The  Ambundu or  Mbundu (Mbundu:  or , singular:  (distinct from the Ovimbundu) are a Bantu people living in Angola's North-West, North of the river Kwanza. The Ambundu speak Kimbundu, and most also speak the official language of the country, Portuguese. They are the second biggest ethnic group in the country and make up 25% of the total population of Angola.

The Ambundu nowadays live in the region stretching to the East from Angola's capital city of Luanda (see map). They are predominant in the Bengo and Malanje provinces and in neighbouring parts of the Cuanza Norte and Cuanza Sul provinces. The head of the main Ambundu kingdom was called a  Ngola, which is the origin of the name of the country Angola.

Precolonial history 
The Ambundu are one of the Bantu peoples. They had been arriving in the Angola region from the early Middle Ages on, but the biggest part of the immigration took place between the 13th and 16th century C.E.. Kimbundu is a West-Bantu language, and it is thought that, in the Bantu migrations, the Ambundu have arrived coming from the North rather than from the East.
The Bantu peoples brought agriculture with them. They built permanent villages, and traded with the indigenous Pygmies and Khoi-San populations.

The Ambundu society consisted of local communities until the 14th century. Their society has always been matrilineal. Land was inherited matrilineally, and the descent system was matrilineal as well. Boys used to go and live in the villages of their maternal uncles, so as to preserve a matrilinear core to the village. Theoretically, the lineage was projected onto status, instead of individuals, which gave the system some flexibility. The latter feature is not found with neighbouring matrilineal peoples, like the Ovimbundu to the South, or the Bakongo to the North.

The name Mbundu was first used by the Bakongo, before it was adopted by the Ambundu themselves. 

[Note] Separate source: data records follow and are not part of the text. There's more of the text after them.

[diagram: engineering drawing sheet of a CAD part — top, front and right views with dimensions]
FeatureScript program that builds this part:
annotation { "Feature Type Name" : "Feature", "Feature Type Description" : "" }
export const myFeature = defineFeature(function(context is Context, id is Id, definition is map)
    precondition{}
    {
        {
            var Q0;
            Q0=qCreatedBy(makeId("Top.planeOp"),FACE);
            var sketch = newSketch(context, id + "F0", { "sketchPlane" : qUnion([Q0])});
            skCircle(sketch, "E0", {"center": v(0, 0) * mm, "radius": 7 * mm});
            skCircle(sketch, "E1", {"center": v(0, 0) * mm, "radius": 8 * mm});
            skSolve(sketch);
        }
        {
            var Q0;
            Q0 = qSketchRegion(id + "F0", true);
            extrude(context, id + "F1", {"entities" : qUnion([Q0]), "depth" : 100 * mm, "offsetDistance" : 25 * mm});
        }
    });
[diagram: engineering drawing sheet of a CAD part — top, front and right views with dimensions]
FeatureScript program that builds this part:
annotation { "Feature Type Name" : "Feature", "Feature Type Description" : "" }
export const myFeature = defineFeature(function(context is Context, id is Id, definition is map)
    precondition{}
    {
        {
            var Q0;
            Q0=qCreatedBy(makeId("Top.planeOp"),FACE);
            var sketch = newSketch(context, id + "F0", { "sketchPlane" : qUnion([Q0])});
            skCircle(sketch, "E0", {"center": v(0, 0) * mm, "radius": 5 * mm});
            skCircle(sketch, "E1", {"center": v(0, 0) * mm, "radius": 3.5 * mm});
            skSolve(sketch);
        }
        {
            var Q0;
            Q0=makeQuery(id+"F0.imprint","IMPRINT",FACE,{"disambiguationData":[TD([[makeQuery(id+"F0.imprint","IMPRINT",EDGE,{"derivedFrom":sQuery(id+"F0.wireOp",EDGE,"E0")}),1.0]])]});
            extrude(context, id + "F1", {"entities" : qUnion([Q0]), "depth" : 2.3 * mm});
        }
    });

Kongo, which had been in contact with the Portuguese since 1482, held a monopoly on trade with this country. When a Ndongo's leader, or ngola, tried to break this monopoly, this led to war, in which the Bakongo were defeated in 1556. Ndongo was now independent, and directly confronted Portugal's colonialism. It allied itself with Matamba against the country in 1590, but was defeated in 1614. Now, Ndongo itself became a target for the slave trade, and its population fled in large numbers to neighbouring states.

Nzinga Mbandi was a deceased Ndongo ngola'''s sister. Bypassing the reigning ngola, she negotiated a peace treaty with the Portuguese. The treaty gave substantial trade and religious advantages to Portugal, but delivered Mbandi the throne in Ndongo. After five years, she had to flee from Portuguese troops to Matamba. She became queen of Matamba, a kingdom which was traditionally led by women, and turned it into the most powerful state in the region, and a big exporter of slaves. Matamba, and neighboring Kasanje, had monopolies in the slave trade, and started falling apart in the 19th century when this trade lost in importance. The rise of a new trade in ivory, rubber and wax, which avoided the old monopolies, reduced the power of central authority in the Ambundu states in this century.

The Portuguese had defeated Matamba in 1836, and had advanced to Kasanje by the middle of the century. Their actual influence, however, was quite limited due to the lack of people, money, and an efficient military. The Ambundu had opportunities to revolt or negotiate liberties. This changed at the end of the 19th century. European countries forced, out of economic, strategic, and nationalistic considerations, a tighter control over African territories. To protect their interests, the Portuguese sent a number of military expeditions into the areas, which they considered to be their colonies, and brought them under actual control. The last Ambundu tribe to be defeated were the NDembo. It took the Portuguese three years to subdue a NDembo revolt in 1910. In 1917 all of their territory was occupied, and became part of the Portuguese colony of Angola.

Trivia
The American actor Chris Tucker discovered on the PBS television programme African American Lives that his genealogical DNA indicates he has ancestors from the Ambundu ethnic group. Isaiah Washington, another American actor, has a genealogical DNA link to the Ambundu group through his paternal line.

References

Bibliography
 David Birmingham Trade and Conflict in Angola: The Mbundu and Their Neighbours  under the Influence of the Portuguese, 1483-1790, Oxford: Clarendon, 1966
 Joseph Miller  Kings and Kinsmen: Early  Mbundu states in Angola, Oxford: Clarendon, 1976
 Jan Vansina Kingdoms of Savanna: A History of the Central African States until European Occupation'', Madison, 1966.